Dear All,
I have this scenario, where I need to initialize an HtmlUnit (a
browser for scraping) web client inside a nutch plugin code. The code
is (in clojure)
(defn parser-filter
"Called by nutch to perform the parsing. Implementation of
org.apache.nutch.parse.HtmlParseFilter.filter"
[this content parse-result meta-tags doc]
(println "testing 123")
(try
(doto (new WebClient)
(.setJavaScriptEnabled true)
(.setThrowExceptionOnFailingStatusCode false)
(.setThrowExceptionOnScriptError false))
(catch Exception e
(println "caught")
(throw e)))
(println "ending testing 123")
...................
WebClient class comes from [com.gargoylesoftware.htmlunit WebClient].
I believe it is an Apache's http client.
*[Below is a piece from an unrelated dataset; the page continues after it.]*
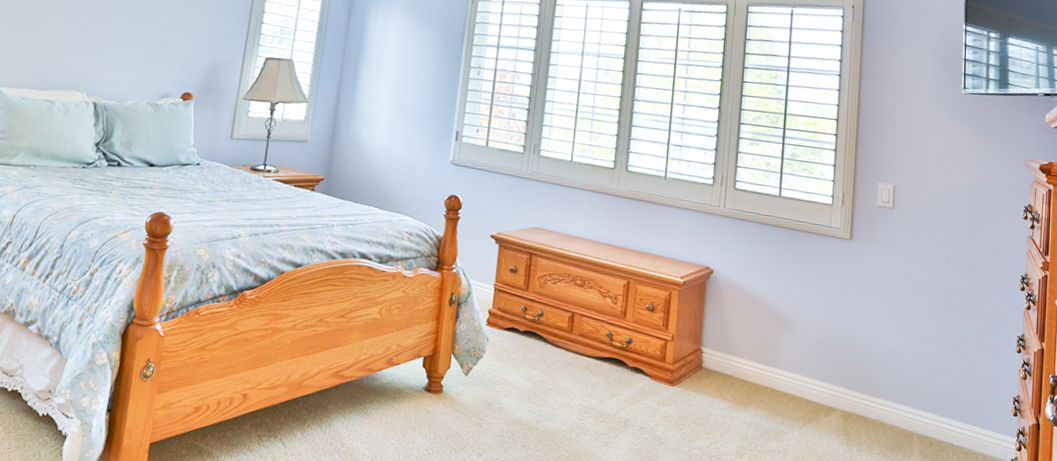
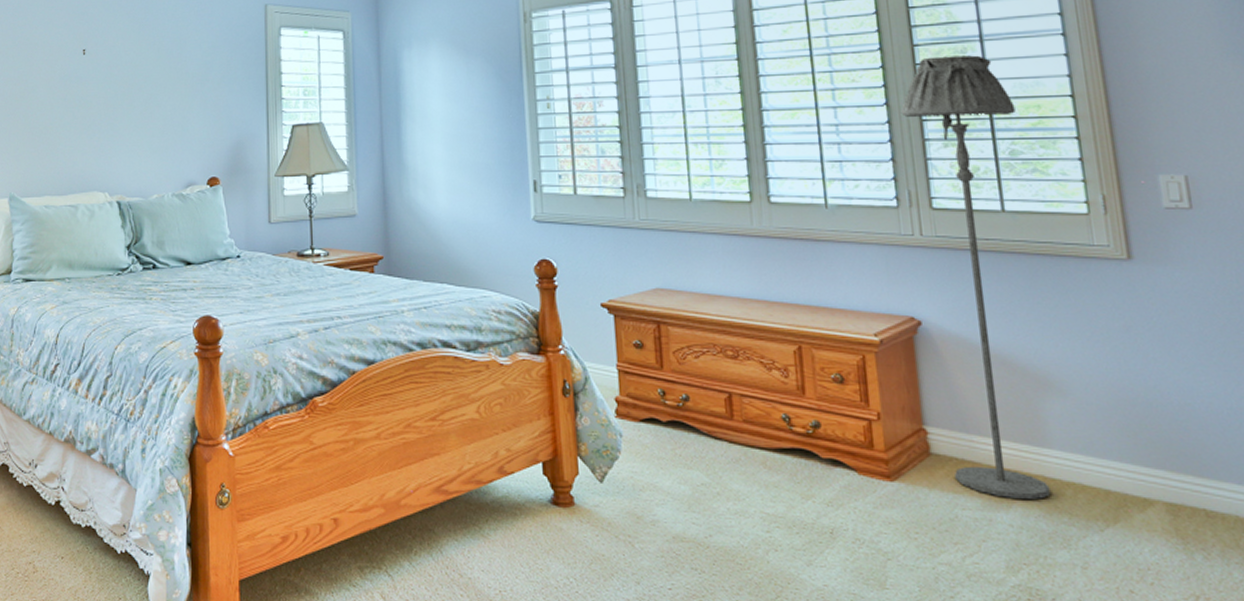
floor lamp: none [715,78,801,404] -> present [900,55,1051,499]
I found that the program
encountered exception inside the try block, yet the exception was not
caught.
The output from nutch:
testing 123
Parsing: http://sg.news.yahoo.com/
Error parsing: http://sg.news.yahoo.com/: failed(2,200):
org.apache.nutch.parse.ParseException: Unable to successfully parse
content
ParseSegment: finished at 2012-06-29 09:16:31, elapsed: 00:00:07
Neither "caught" nor "ending testing 123" was not printed out.
Any idea?
-Jiang